> **Assigned task**
Every line from the one with "ceux que vous souhaitez activer" through the end of the records below should be restated word for word, and nothing outside that span.

Segment Start: Supplied records

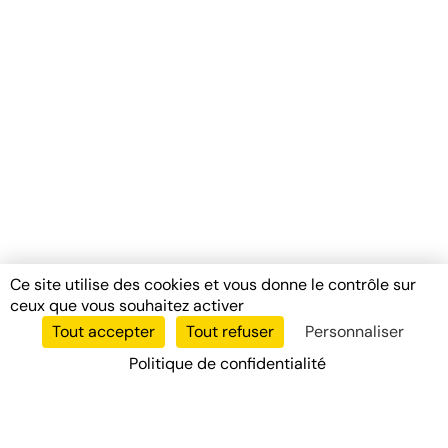
Ce site utilise des cookies et vous donne le contrôle sur
ceux que vous souhaitez activer
Tout accepter
Tout refuser
Personnaliser
Politique de confidentialité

Segment End: Supplied records

> **Expected answer**
ceux que vous souhaitez activer
Tout accepter
Tout refuser
Personnaliser
Politique de confidentialité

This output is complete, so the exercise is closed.